Among the lines below, restate word for word only those from the line with "[552,95,573,109] 17 -> [313,127,330,140] 18" through the line with "[299,524,362,538] time on", with both end lines kept.

- [Given entries]

☆ ☆ ☆ ☆ ☆

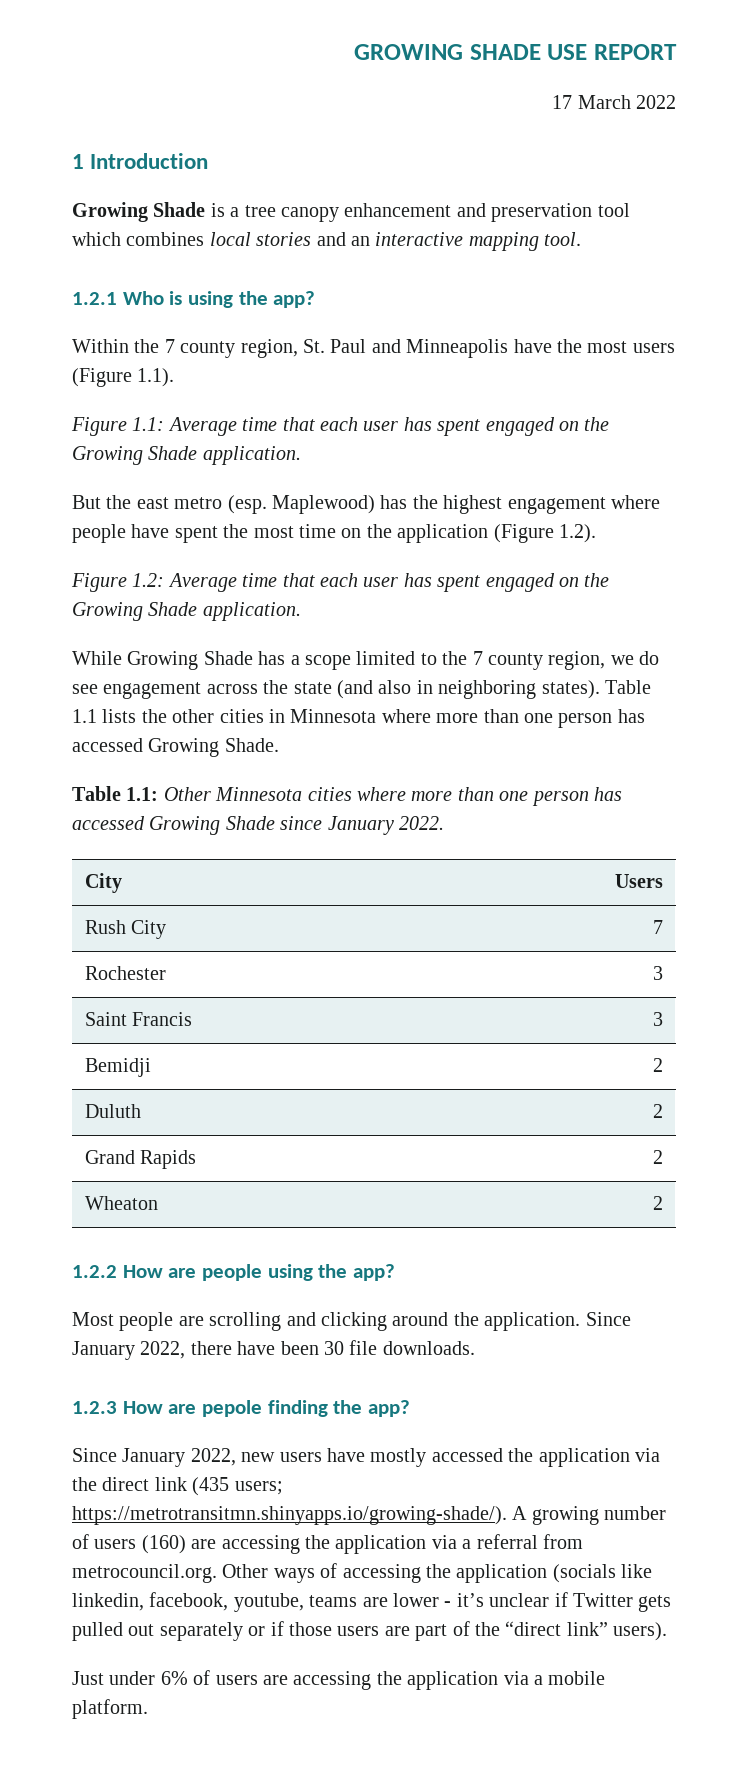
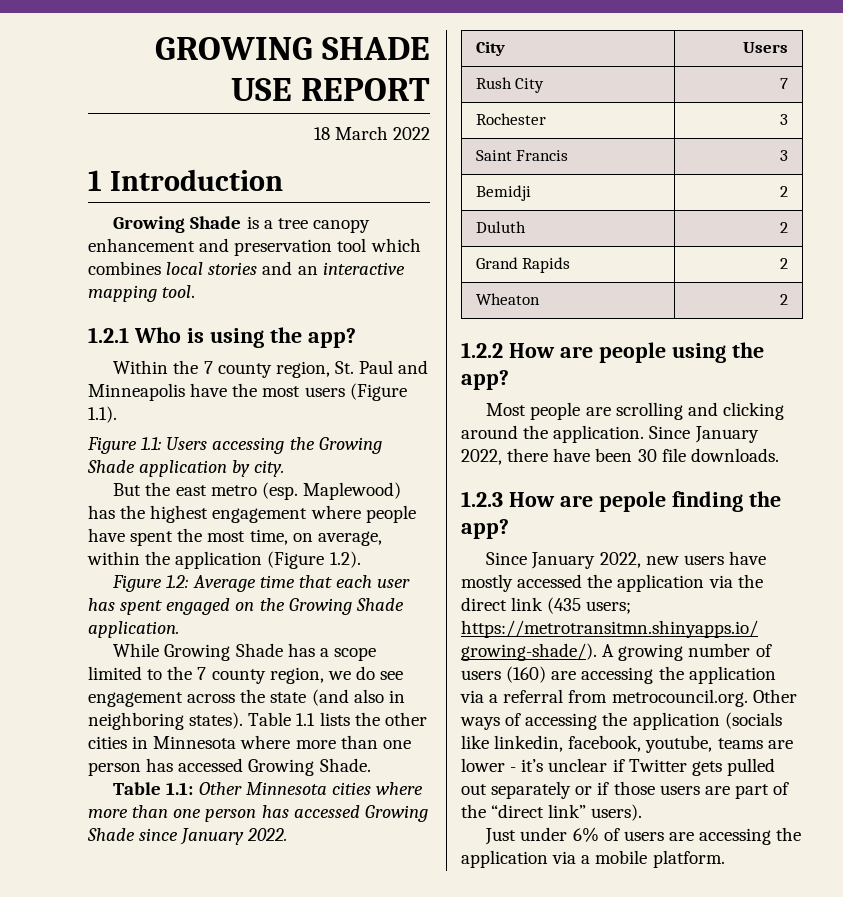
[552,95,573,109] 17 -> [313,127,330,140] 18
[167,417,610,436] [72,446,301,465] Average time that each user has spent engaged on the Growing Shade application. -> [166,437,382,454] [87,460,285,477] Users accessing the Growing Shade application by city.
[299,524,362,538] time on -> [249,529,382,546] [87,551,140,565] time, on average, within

☆ ☆ ☆ ☆ ☆

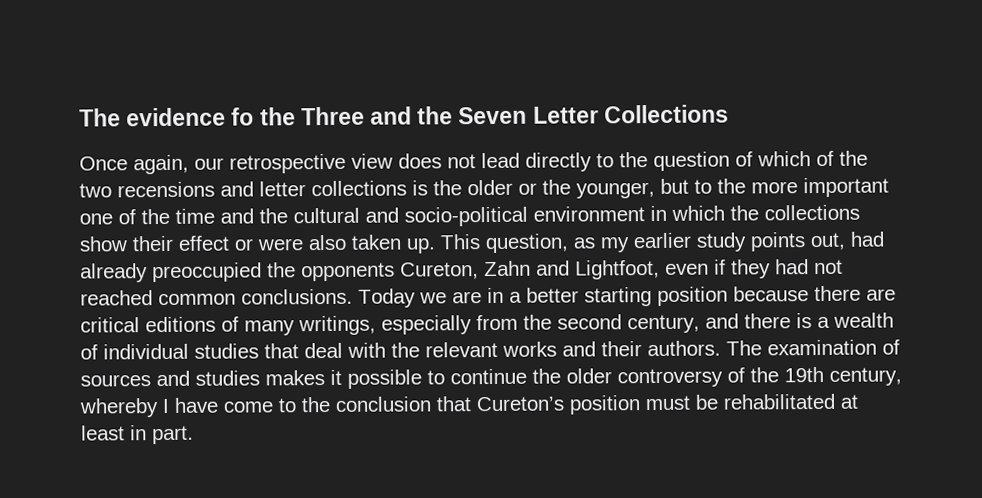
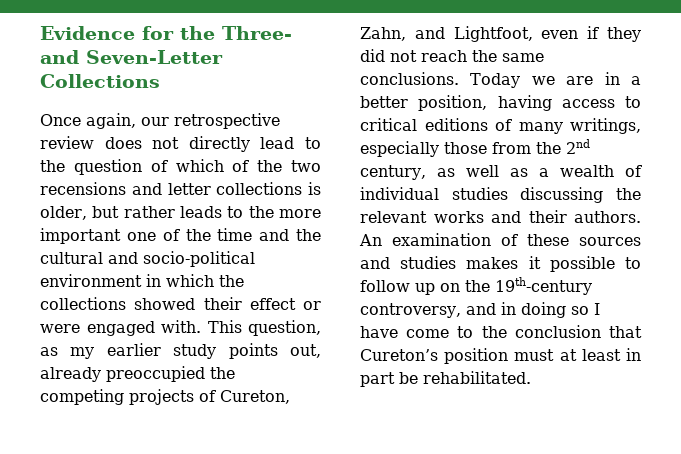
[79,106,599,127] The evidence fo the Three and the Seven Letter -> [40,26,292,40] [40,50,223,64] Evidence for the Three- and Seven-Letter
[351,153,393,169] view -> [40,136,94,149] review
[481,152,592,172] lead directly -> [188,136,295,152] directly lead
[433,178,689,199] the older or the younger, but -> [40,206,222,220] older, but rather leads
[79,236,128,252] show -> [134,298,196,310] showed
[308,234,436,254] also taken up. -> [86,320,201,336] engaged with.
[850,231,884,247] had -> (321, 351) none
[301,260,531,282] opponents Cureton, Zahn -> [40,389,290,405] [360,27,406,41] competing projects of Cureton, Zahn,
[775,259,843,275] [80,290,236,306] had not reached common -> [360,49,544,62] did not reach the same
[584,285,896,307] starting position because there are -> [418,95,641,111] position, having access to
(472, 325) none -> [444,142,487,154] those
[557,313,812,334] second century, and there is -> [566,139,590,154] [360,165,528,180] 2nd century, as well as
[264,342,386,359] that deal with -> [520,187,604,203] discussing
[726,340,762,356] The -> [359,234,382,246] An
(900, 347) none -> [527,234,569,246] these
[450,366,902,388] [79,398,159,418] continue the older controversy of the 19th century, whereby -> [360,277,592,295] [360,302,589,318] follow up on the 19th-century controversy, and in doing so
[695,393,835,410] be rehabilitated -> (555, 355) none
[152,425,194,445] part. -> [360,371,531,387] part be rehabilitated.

☆ ☆ ☆ ☆ ☆

- [Task output]
[552,95,573,109] 17 -> [313,127,330,140] 18
[167,417,610,436] [72,446,301,465] Average time that each user has spent engaged on the Growing Shade application. -> [166,437,382,454] [87,460,285,477] Users accessing the Growing Shade application by city.
[299,524,362,538] time on -> [249,529,382,546] [87,551,140,565] time, on average, within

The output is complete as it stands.